Brief: Please output every record below exactly as written, leaving out any pictures.

======== The input

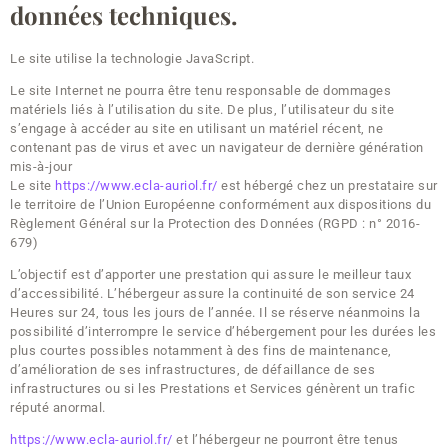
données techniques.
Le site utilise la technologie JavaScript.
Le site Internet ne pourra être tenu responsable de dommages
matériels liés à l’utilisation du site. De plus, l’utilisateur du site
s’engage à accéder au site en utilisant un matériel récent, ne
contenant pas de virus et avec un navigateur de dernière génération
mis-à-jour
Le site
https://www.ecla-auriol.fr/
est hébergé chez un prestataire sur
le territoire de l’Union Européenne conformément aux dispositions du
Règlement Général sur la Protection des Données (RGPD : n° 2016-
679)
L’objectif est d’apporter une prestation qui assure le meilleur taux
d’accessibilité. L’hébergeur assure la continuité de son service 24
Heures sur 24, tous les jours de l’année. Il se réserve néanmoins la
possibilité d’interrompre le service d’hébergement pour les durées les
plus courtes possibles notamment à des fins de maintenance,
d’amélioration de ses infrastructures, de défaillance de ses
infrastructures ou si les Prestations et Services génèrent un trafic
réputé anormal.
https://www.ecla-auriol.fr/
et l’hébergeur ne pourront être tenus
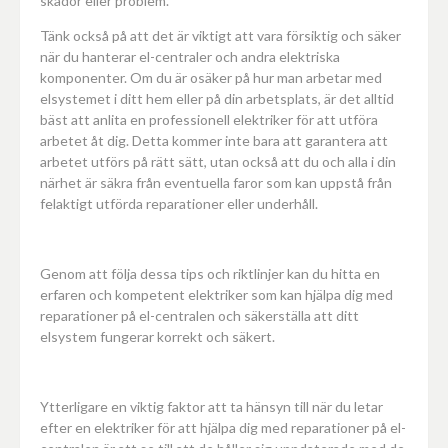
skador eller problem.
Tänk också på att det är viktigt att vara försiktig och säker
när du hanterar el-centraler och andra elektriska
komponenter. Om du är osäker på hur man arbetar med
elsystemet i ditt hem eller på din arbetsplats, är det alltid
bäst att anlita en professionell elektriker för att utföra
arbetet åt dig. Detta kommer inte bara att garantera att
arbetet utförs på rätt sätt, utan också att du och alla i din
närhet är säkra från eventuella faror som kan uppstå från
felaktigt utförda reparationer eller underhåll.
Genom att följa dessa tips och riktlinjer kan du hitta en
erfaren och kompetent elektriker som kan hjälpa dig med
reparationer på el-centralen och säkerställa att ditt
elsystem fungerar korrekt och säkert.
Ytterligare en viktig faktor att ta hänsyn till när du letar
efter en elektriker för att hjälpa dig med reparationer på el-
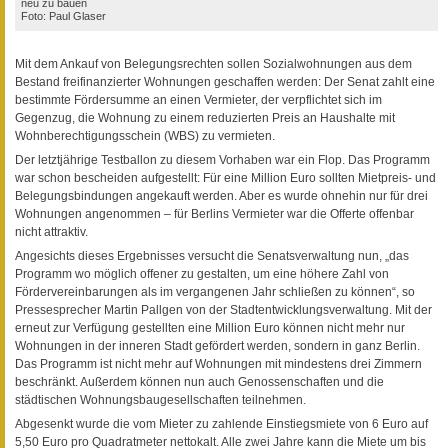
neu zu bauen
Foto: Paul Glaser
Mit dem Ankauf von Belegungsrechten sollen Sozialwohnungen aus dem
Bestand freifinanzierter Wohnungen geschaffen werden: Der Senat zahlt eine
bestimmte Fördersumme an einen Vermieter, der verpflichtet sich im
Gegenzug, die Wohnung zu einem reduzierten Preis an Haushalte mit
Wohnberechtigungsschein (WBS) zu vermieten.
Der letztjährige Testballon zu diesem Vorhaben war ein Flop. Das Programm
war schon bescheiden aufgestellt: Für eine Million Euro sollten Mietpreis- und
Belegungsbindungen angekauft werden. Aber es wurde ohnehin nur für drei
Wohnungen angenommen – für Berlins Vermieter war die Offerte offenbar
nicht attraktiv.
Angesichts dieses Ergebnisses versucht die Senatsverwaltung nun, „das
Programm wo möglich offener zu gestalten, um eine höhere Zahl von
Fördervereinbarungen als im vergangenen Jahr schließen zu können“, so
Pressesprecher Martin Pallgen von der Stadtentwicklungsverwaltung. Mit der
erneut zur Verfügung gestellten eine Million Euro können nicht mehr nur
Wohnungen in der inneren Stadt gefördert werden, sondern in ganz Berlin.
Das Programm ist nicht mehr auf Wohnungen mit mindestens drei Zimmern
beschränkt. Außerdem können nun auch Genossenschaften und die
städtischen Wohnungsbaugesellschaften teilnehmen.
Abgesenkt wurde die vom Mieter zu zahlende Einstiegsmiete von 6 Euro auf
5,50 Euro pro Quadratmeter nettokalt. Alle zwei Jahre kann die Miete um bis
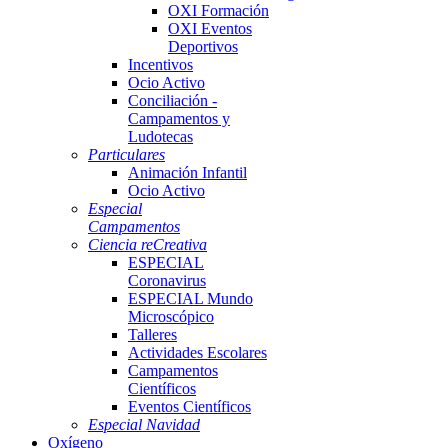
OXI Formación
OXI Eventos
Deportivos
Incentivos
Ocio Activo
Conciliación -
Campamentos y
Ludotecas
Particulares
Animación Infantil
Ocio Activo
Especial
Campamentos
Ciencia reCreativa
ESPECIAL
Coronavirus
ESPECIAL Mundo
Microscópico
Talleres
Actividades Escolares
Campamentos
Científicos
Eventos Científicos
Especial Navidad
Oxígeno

================

Written response:
données techniques.
Le site utilise la technologie JavaScript.
Le site Internet ne pourra être tenu responsable de dommages
matériels liés à l’utilisation du site. De plus, l’utilisateur du site
s’engage à accéder au site en utilisant un matériel récent, ne
contenant pas de virus et avec un navigateur de dernière génération
mis-à-jour
Le site
https://www.ecla-auriol.fr/
est hébergé chez un prestataire sur
le territoire de l’Union Européenne conformément aux dispositions du
Règlement Général sur la Protection des Données (RGPD : n° 2016-
679)
L’objectif est d’apporter une prestation qui assure le meilleur taux
d’accessibilité. L’hébergeur assure la continuité de son service 24
Heures sur 24, tous les jours de l’année. Il se réserve néanmoins la
possibilité d’interrompre le service d’hébergement pour les durées les
plus courtes possibles notamment à des fins de maintenance,
d’amélioration de ses infrastructures, de défaillance de ses
infrastructures ou si les Prestations et Services génèrent un trafic
réputé anormal.
https://www.ecla-auriol.fr/
et l’hébergeur ne pourront être tenus
skador eller problem.
Tänk också på att det är viktigt att vara försiktig och säker
när du hanterar el-centraler och andra elektriska
komponenter. Om du är osäker på hur man arbetar med
elsystemet i ditt hem eller på din arbetsplats, är det alltid
bäst att anlita en professionell elektriker för att utföra
arbetet åt dig. Detta kommer inte bara att garantera att
arbetet utförs på rätt sätt, utan också att du och alla i din
närhet är säkra från eventuella faror som kan uppstå från
felaktigt utförda reparationer eller underhåll.
Genom att följa dessa tips och riktlinjer kan du hitta en
erfaren och kompetent elektriker som kan hjälpa dig med
reparationer på el-centralen och säkerställa att ditt
elsystem fungerar korrekt och säkert.
Ytterligare en viktig faktor att ta hänsyn till när du letar
efter en elektriker för att hjälpa dig med reparationer på el-
neu zu bauen
Foto: Paul Glaser
Mit dem Ankauf von Belegungsrechten sollen Sozialwohnungen aus dem
Bestand freifinanzierter Wohnungen geschaffen werden: Der Senat zahlt eine
bestimmte Fördersumme an einen Vermieter, der verpflichtet sich im
Gegenzug, die Wohnung zu einem reduzierten Preis an Haushalte mit
Wohnberechtigungsschein (WBS) zu vermieten.
Der letztjährige Testballon zu diesem Vorhaben war ein Flop. Das Programm
war schon bescheiden aufgestellt: Für eine Million Euro sollten Mietpreis- und
Belegungsbindungen angekauft werden. Aber es wurde ohnehin nur für drei
Wohnungen angenommen – für Berlins Vermieter war die Offerte offenbar
nicht attraktiv.
Angesichts dieses Ergebnisses versucht die Senatsverwaltung nun, „das
Programm wo möglich offener zu gestalten, um eine höhere Zahl von
Fördervereinbarungen als im vergangenen Jahr schließen zu können“, so
Pressesprecher Martin Pallgen von der Stadtentwicklungsverwaltung. Mit der
erneut zur Verfügung gestellten eine Million Euro können nicht mehr nur
Wohnungen in der inneren Stadt gefördert werden, sondern in ganz Berlin.
Das Programm ist nicht mehr auf Wohnungen mit mindestens drei Zimmern
beschränkt. Außerdem können nun auch Genossenschaften und die
städtischen Wohnungsbaugesellschaften teilnehmen.
Abgesenkt wurde die vom Mieter zu zahlende Einstiegsmiete von 6 Euro auf
5,50 Euro pro Quadratmeter nettokalt. Alle zwei Jahre kann die Miete um bis
OXI Formación
OXI Eventos
Deportivos
Incentivos
Ocio Activo
Conciliación -
Campamentos y
Ludotecas
Particulares
Animación Infantil
Ocio Activo
Especial
Campamentos
Ciencia reCreativa
ESPECIAL
Coronavirus
ESPECIAL Mundo
Microscópico
Talleres
Actividades Escolares
Campamentos
Científicos
Eventos Científicos
Especial Navidad
Oxígeno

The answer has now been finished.